The officers attached a line to the Dunnaman 2 in preparation to have it towed to land.
A tug of the boat. A jerk. The two were jolted from their fatigue-induced slumber, surrounded by uniformed men speaking "a strange language".
The dazed men wondered where they were. Mexico, they would learn hours later after waking up at a hospital in Mexico City. They had passed out after being questioned by the coast guard on land.
Both men were later removed to an immigration detention centre.
SUNDAY and another day of worry, stress, sorrows.
But for the Smiths family this was until...
“Hello,” Sandra snapped up the buzzing phone.
...
“Who this; Joel?
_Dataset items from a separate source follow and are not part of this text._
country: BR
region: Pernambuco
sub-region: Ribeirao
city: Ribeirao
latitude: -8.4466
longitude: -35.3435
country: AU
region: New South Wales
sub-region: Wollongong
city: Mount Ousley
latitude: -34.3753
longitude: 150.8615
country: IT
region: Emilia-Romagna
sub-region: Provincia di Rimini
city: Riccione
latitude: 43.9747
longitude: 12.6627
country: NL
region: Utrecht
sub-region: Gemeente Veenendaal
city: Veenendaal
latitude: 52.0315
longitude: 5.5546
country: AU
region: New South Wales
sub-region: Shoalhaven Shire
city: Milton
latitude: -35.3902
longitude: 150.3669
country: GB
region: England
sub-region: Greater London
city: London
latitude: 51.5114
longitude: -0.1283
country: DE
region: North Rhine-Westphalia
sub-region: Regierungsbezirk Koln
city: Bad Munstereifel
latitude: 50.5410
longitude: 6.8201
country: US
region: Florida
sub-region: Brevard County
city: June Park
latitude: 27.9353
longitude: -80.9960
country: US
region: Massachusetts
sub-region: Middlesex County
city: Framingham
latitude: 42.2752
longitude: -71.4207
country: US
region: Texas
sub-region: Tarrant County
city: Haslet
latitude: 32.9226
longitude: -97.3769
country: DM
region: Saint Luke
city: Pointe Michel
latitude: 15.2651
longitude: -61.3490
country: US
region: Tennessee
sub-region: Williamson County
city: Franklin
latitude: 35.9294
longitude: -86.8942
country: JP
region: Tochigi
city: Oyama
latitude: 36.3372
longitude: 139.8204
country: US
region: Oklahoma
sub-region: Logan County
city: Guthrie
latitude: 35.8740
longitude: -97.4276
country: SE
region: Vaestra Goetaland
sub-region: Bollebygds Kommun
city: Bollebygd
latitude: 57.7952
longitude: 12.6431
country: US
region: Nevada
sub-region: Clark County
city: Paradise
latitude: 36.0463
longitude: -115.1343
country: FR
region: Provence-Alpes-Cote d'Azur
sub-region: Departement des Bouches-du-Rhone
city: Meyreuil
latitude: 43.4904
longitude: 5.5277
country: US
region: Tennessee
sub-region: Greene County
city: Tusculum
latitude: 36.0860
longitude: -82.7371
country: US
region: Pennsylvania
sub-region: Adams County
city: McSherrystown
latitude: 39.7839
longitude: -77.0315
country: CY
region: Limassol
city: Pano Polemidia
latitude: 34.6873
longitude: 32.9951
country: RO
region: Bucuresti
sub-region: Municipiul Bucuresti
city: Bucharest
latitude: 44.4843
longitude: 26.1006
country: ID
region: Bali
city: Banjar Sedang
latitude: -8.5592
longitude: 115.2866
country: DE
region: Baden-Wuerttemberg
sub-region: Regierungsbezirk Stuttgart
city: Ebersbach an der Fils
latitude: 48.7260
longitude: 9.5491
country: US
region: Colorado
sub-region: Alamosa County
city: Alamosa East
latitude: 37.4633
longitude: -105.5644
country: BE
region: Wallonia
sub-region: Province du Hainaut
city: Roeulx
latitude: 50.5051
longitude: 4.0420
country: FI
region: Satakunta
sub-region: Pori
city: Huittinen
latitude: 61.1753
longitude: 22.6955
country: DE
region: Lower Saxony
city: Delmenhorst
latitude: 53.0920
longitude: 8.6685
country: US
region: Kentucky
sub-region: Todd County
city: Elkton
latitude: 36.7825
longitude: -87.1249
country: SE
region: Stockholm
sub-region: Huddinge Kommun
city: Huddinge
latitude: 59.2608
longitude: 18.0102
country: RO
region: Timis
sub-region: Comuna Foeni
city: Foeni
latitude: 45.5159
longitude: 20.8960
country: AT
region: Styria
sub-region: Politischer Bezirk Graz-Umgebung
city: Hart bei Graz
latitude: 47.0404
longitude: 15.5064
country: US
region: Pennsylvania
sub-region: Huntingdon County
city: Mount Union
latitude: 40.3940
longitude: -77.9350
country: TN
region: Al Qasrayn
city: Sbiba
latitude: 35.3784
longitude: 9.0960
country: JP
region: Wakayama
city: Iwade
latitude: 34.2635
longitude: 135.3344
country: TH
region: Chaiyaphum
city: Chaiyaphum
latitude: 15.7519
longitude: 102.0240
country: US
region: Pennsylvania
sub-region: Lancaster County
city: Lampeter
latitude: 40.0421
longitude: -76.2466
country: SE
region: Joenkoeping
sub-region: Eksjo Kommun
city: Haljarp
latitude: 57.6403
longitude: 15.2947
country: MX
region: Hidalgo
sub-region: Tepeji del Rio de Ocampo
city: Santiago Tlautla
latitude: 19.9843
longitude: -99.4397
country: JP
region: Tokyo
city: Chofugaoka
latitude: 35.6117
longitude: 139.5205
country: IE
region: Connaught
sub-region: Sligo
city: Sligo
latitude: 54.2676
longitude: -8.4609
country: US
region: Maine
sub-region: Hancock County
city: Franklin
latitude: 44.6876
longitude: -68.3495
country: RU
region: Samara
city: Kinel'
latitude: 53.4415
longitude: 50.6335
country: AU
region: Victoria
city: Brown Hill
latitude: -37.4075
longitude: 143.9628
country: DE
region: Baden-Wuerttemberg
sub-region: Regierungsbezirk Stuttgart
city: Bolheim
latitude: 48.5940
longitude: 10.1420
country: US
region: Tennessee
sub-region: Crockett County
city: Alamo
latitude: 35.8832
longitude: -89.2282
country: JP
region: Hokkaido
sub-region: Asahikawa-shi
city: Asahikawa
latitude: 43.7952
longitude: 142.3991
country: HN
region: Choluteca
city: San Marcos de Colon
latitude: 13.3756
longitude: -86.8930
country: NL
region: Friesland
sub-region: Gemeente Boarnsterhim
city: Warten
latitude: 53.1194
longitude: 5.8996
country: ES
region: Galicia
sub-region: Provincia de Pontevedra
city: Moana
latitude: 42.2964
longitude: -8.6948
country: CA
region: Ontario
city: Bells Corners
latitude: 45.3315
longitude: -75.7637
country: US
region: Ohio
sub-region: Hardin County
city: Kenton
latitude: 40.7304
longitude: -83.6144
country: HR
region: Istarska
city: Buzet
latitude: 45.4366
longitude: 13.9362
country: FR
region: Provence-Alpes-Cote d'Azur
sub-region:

A Joel?” she enquired.
...
“Oh Lord, have mercy!” Sandra wanted to cry, hearing her son on the line, finally knowing that he was alive.
Authrin Blackwood-Thompson, Dias' mother, heard the grim news about her son's demise in early March and had to be treated for a rise in her blood pressure.
My God, I wonder if it’s my one, Blackwood-Thompson had thought to herself when she had first heard that one of the men had died.
Sherene Phillips was at church rejoicing because she was told that Dias, the father of her children, was alive. That was until the sad news came. A dream she had had in which Dias told her he didn't make it did nothing to lessen the impact.
A cousin delivered the good news to McFarlane's dad in early March.
Due to immigration wranglings, the men would not return home until March 17.
IT has been a month and some days since Smith and McFarlane's return. The sea is their only source of income but they are too traumatised to venture out. Both men are frustrated.
The closest Smith has been to sea is the beach at Rocky Point.
Along with his mental scars, he seems to be suffering from a condition that causes his body to swell up. He believes it's due to his ordeal at sea. He's, however, not sure as neither he nor McFarlane was medically examined after their return to Jamaica.
Still, Smith's mind is mostly with his dead captain. Dias, he believes, would have been alive today had it not been for his stubbornness.